The final decision on the fate of Dudley rests with President Pusey. But the CRIMSON has learned that demolition of Dudley's present facilities on Dunster St. will not start before June, 1964.
Leighton claimed that the ground floor of Claverly could be "converted into a dining hall and Junior Common Room," and that Claverly Senior House could be used both for a library and extra tutorial offices.
According to the proposal, Apley Court would continue to house Dudley's administrative offices, and the upper floors of Claverly would provide special residential facilities for local students who do not want to live at the College for all four years.
In stressing that he considers the Claverly proposal only "a temporary solution," Leighton warned that "the residential principle of collegiate life must not dominate Harvard to the exclusion of the commuters."
"The University has sold the world a bill of goods on the collegiate way of life," Leighton said, "which is completely tied up with the bed that the student occupies."

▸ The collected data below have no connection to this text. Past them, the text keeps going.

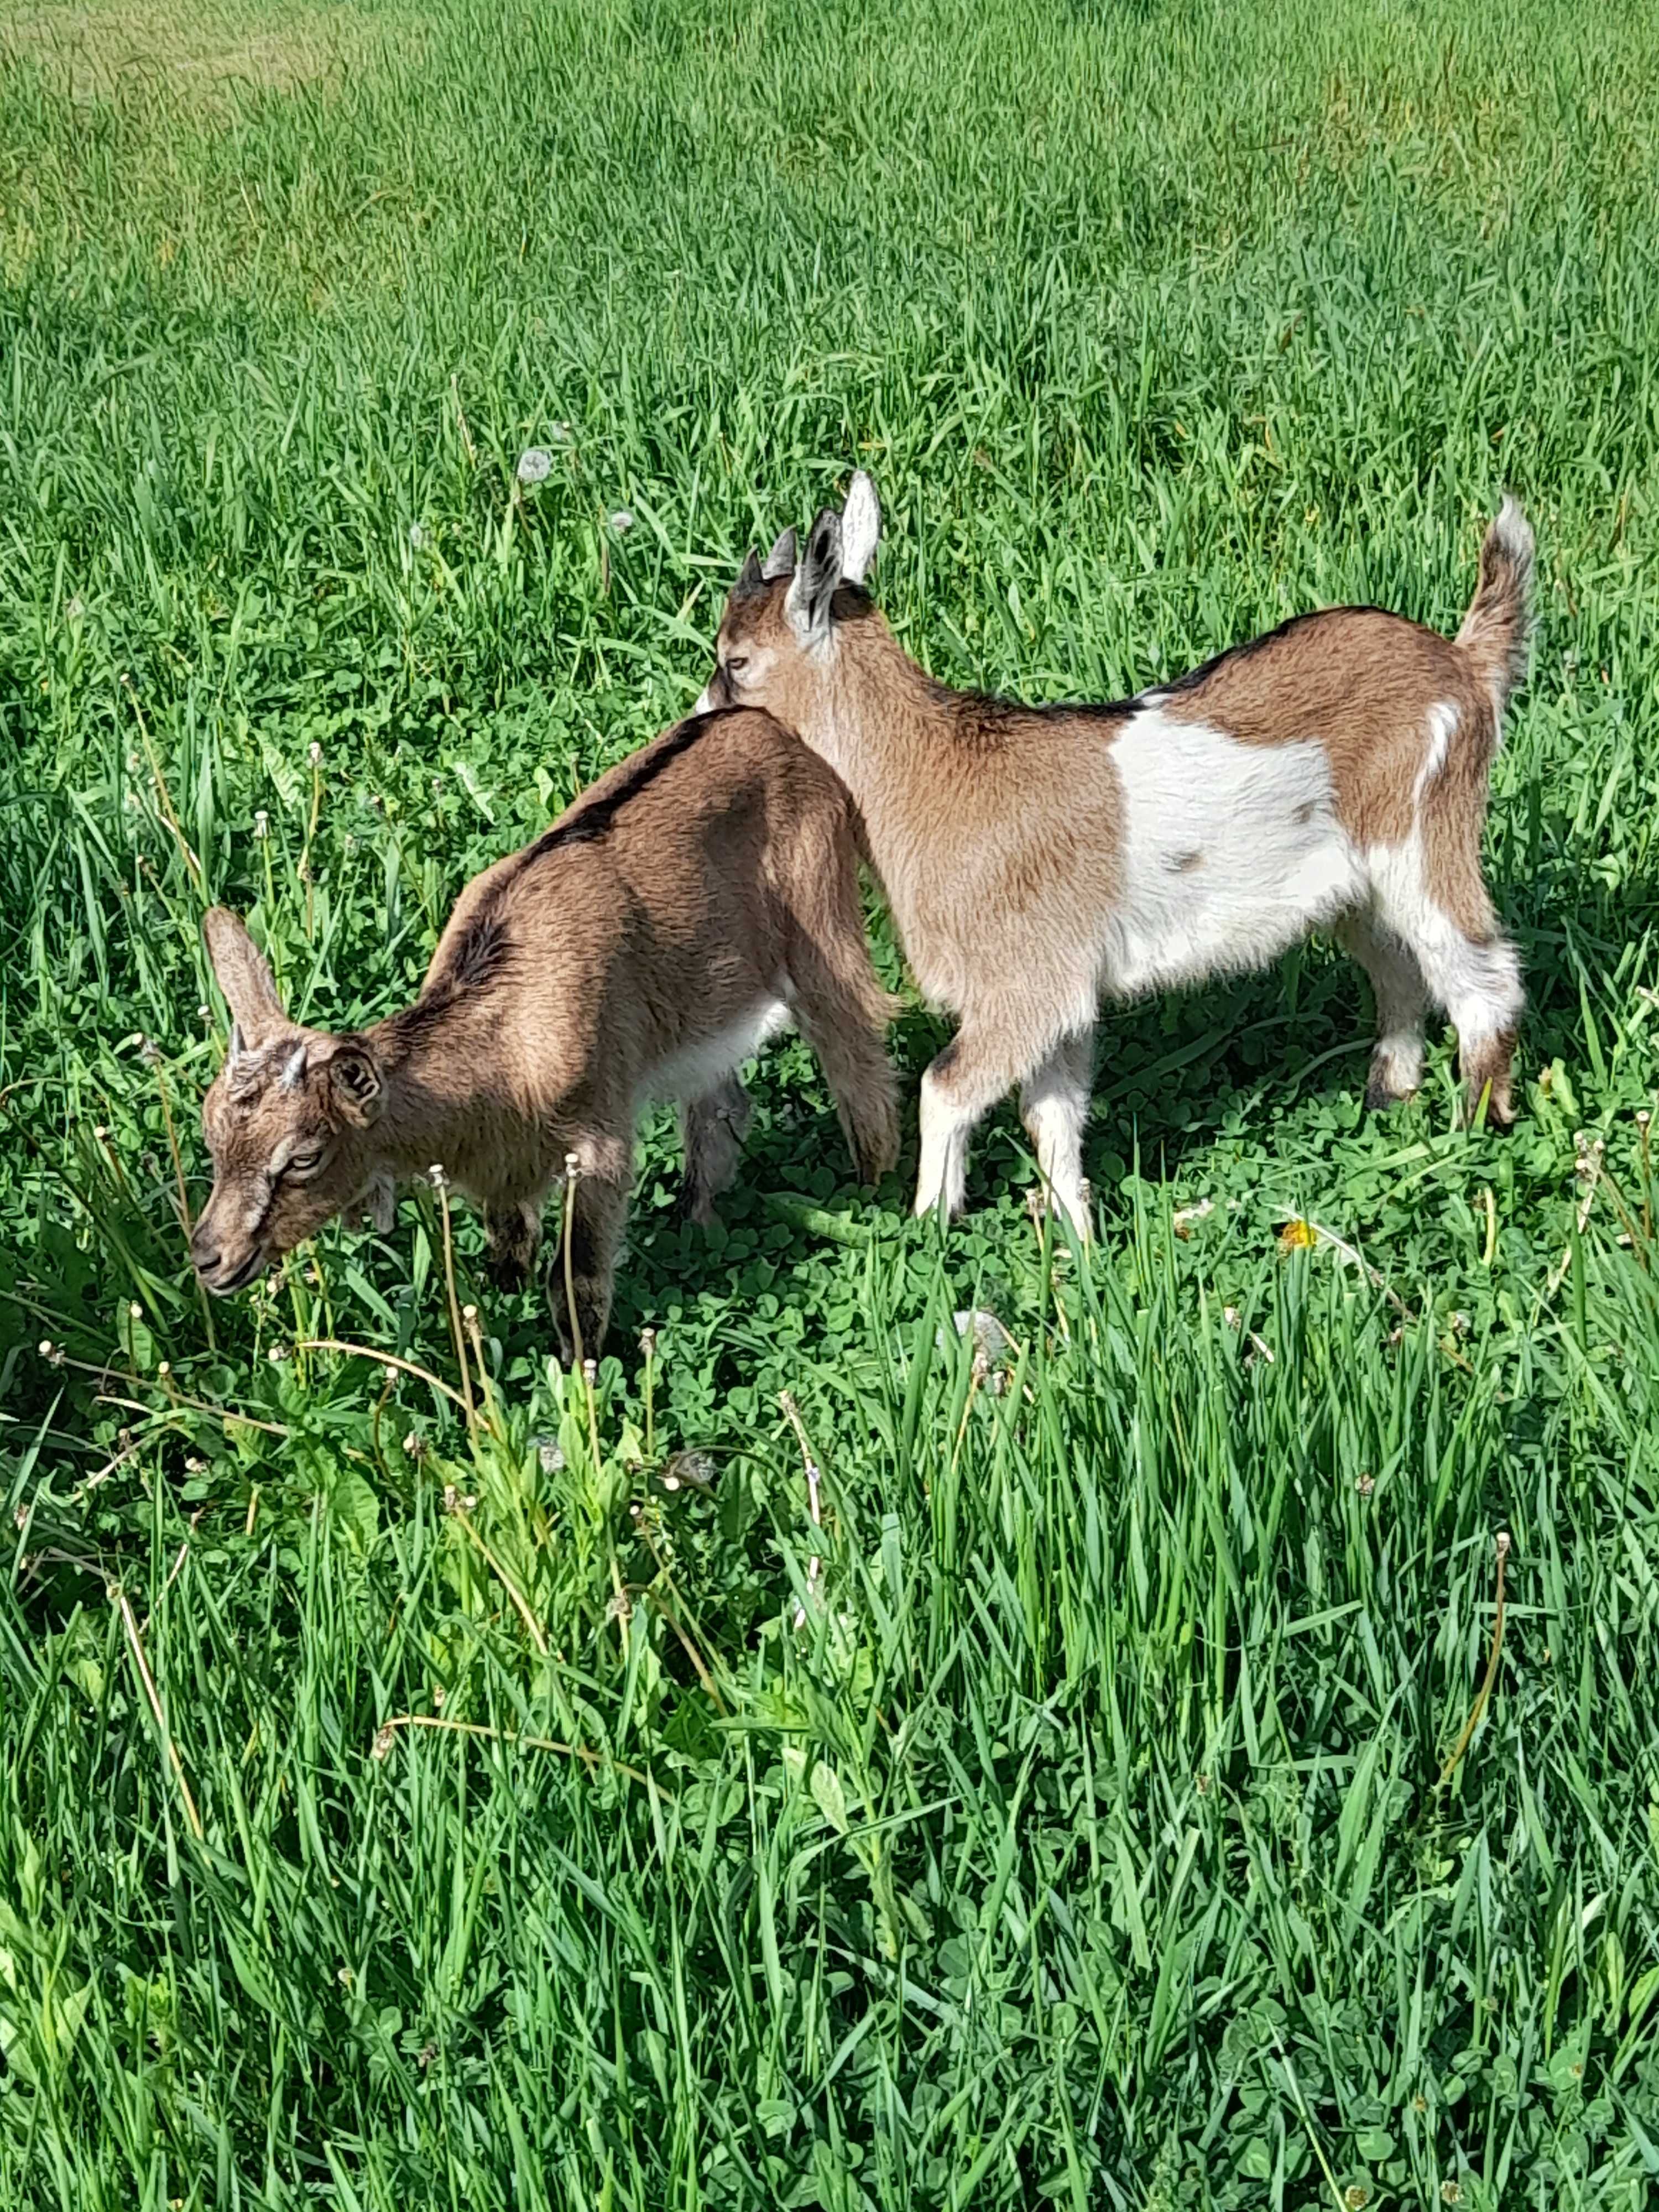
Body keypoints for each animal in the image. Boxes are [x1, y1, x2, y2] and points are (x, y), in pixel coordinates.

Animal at [191, 717, 911, 1354]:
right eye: (212, 1136)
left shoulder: (598, 1145)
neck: (507, 1040)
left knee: (861, 1060)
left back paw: (875, 1189)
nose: (208, 1257)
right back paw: (698, 1218)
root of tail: (769, 725)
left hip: (821, 926)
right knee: (722, 1107)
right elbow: (510, 1240)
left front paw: (580, 1374)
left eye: (303, 1156)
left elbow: (577, 1283)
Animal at [699, 473, 1531, 1239]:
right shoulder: (1064, 989)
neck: (932, 774)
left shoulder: (1022, 982)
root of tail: (1463, 665)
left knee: (1482, 973)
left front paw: (932, 1225)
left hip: (1424, 832)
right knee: (1400, 969)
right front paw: (1077, 1241)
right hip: (1357, 887)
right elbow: (1054, 1113)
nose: (700, 722)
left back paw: (1472, 1134)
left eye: (735, 662)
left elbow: (946, 1086)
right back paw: (1387, 1099)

Leighton affirmed that he is "enthusiastic about the House plan," but warned that "the Houses are not so important that they should dominate the College to the exclusion of those who cannot afford them."
Claverly Must Suffice
"The Claverly solution will have to suffice," Leighton said, "until the values of maintaining the non-residential student are recognized in the community."
He indicated that proposals to move Dudley House to Lehman Hall or to construct a new building on the motorcycle parking lot across from Quincy House are both basically unsatisfactory because "there is not enough room for a permanent structure."
Leighton said that a large area "like part of the site of the present MTA Yards" would be ideal for Dudley. But he stressed that Claverly must serve as an interim solution and "the College must lose its fear of limiting itself to the resources of beds" before any major construction is possible.